Machine Learning in Python
To learn more about machine learning in Python, I’d suggest some of the following resources:
- The Scikit-Learn website: The Scikit-Learn website has an impressive breadth of documentation and examples covering some of the models discussed here, and much, much more. If you want a brief survey of the most important and often-used machine learning algorithms, this website is a good place to start.
- SciPy, PyCon, and PyData tutorial videos: Scikit-Learn and other machine learning topics are perennial favorites in the tutorial tracks of many Python-focused conference series, in particular the PyCon, SciPy, and PyData conferences. You can find the most recent ones via a simple web search.
- Introduction to Machine Learning with Python: Written by Andreas C. Mueller and Sarah Guido, this book includes a fuller treatment of the topics in this chapter. If you’re interested in reviewing the fundamentals of Machine Learning and pushing the Scikit-Learn toolkit to its limits, this is a great resource, written by one of the most prolific developers on the Scikit-Learn team.
- Python Machine Learning: Sebastian Raschka’s book focuses less on Scikit-learn itself, and more on the breadth of machine learning tools available in Python. In particular, there is some very useful discussion on how to scale Python-based machine learning approaches to large and complex datasets.
General Machine Learning
Of course, machine learning is much broader than just the Python world. There are many good resources to take your knowledge further, and here I will highlight a few that I have found useful:
- Machine Learning: Taught by Andrew Ng (Coursera), this is a very clearly-taught free online course which covers the basics of machine learning from an algorithmic perspective. It assumes undergraduate-level understanding of mathematics and programming, and steps through detailed considerations of some of the most important machine learning algorithms. Homework assignments, which are algorithmically graded, have you actually implement some of these models yourself.

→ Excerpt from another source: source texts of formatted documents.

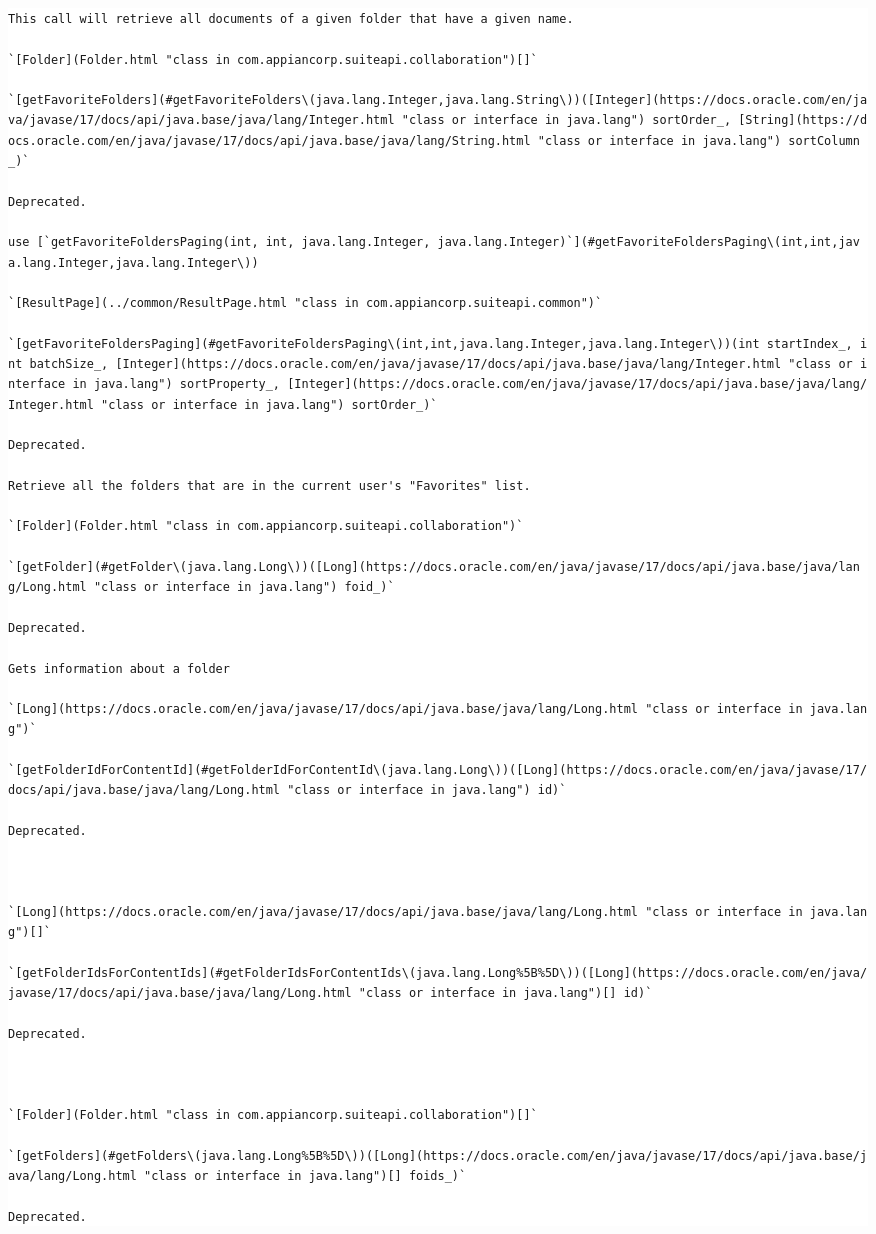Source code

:     This call will retrieve all documents of a given folder that have a given name.

    `[Folder](Folder.html "class in com.appiancorp.suiteapi.collaboration")[]`

    `[getFavoriteFolders](#getFavoriteFolders\(java.lang.Integer,java.lang.String\))([Integer](https://docs.oracle.com/en/java/javase/17/docs/api/java.base/java/lang/Integer.html "class or interface in java.lang") sortOrder_, [String](https://docs.oracle.com/en/java/javase/17/docs/api/java.base/java/lang/String.html "class or interface in java.lang") sortColumn_)`

    Deprecated.

    use [`getFavoriteFoldersPaging(int, int, java.lang.Integer, java.lang.Integer)`](#getFavoriteFoldersPaging\(int,int,java.lang.Integer,java.lang.Integer\))

    `[ResultPage](../common/ResultPage.html "class in com.appiancorp.suiteapi.common")`

    `[getFavoriteFoldersPaging](#getFavoriteFoldersPaging\(int,int,java.lang.Integer,java.lang.Integer\))(int startIndex_, int batchSize_, [Integer](https://docs.oracle.com/en/java/javase/17/docs/api/java.base/java/lang/Integer.html "class or interface in java.lang") sortProperty_, [Integer](https://docs.oracle.com/en/java/javase/17/docs/api/java.base/java/lang/Integer.html "class or interface in java.lang") sortOrder_)`

    Deprecated.

    Retrieve all the folders that are in the current user's "Favorites" list.

    `[Folder](Folder.html "class in com.appiancorp.suiteapi.collaboration")`

    `[getFolder](#getFolder\(java.lang.Long\))([Long](https://docs.oracle.com/en/java/javase/17/docs/api/java.base/java/lang/Long.html "class or interface in java.lang") foid_)`

    Deprecated.

    Gets information about a folder

    `[Long](https://docs.oracle.com/en/java/javase/17/docs/api/java.base/java/lang/Long.html "class or interface in java.lang")`

    `[getFolderIdForContentId](#getFolderIdForContentId\(java.lang.Long\))([Long](https://docs.oracle.com/en/java/javase/17/docs/api/java.base/java/lang/Long.html "class or interface in java.lang") id)`

    Deprecated.

     

    `[Long](https://docs.oracle.com/en/java/javase/17/docs/api/java.base/java/lang/Long.html "class or interface in java.lang")[]`

    `[getFolderIdsForContentIds](#getFolderIdsForContentIds\(java.lang.Long%5B%5D\))([Long](https://docs.oracle.com/en/java/javase/17/docs/api/java.base/java/lang/Long.html "class or interface in java.lang")[] id)`

    Deprecated.

     

    `[Folder](Folder.html "class in com.appiancorp.suiteapi.collaboration")[]`

    `[getFolders](#getFolders\(java.lang.Long%5B%5D\))([Long](https://docs.oracle.com/en/java/javase/17/docs/api/java.base/java/lang/Long.html "class or interface in java.lang")[] foids_)`

    Deprecated.
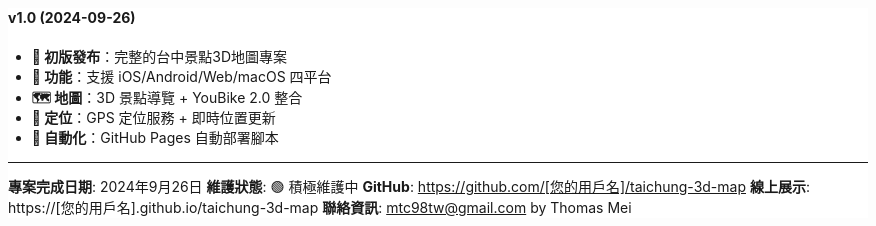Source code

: #### v1.0 (2024-09-26)
- **🎉 初版發布**：完整的台中景點3D地圖專案
- **🚀 功能**：支援 iOS/Android/Web/macOS 四平台
- **🗺️ 地圖**：3D 景點導覽 + YouBike 2.0 整合
- **📱 定位**：GPS 定位服務 + 即時位置更新
- **🤖 自動化**：GitHub Pages 自動部署腳本

---

**專案完成日期**: 2024年9月26日
**維護狀態**: 🟢 積極維護中
**GitHub**: https://github.com/[您的用戶名]/taichung-3d-map
**線上展示**: https://[您的用戶名].github.io/taichung-3d-map
**聯絡資訊**: mtc98tw@gmail.com by Thomas Mei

- Pattern Recognition and Machine Learning: Written by Christopher Bishop, this classic technical text covers the concepts of machine learning discussed in this chapter in detail. If you plan to go further in this subject, you should have this book on your shelf.
- Machine Learning: a Probabilistic Perspective: Written by Kevin Murphy, this is an excellent graduate-level text that explores nearly all important machine learning algorithms from a ground-up, unified probabilistic perspective.
These resources are more technical than the material presented in this book, but to really understand the fundamentals of these methods requires a deep dive into the mathematics behind them. If you’re up for the challenge and ready to bring your data science to the next level, don’t hesitate to dive-in!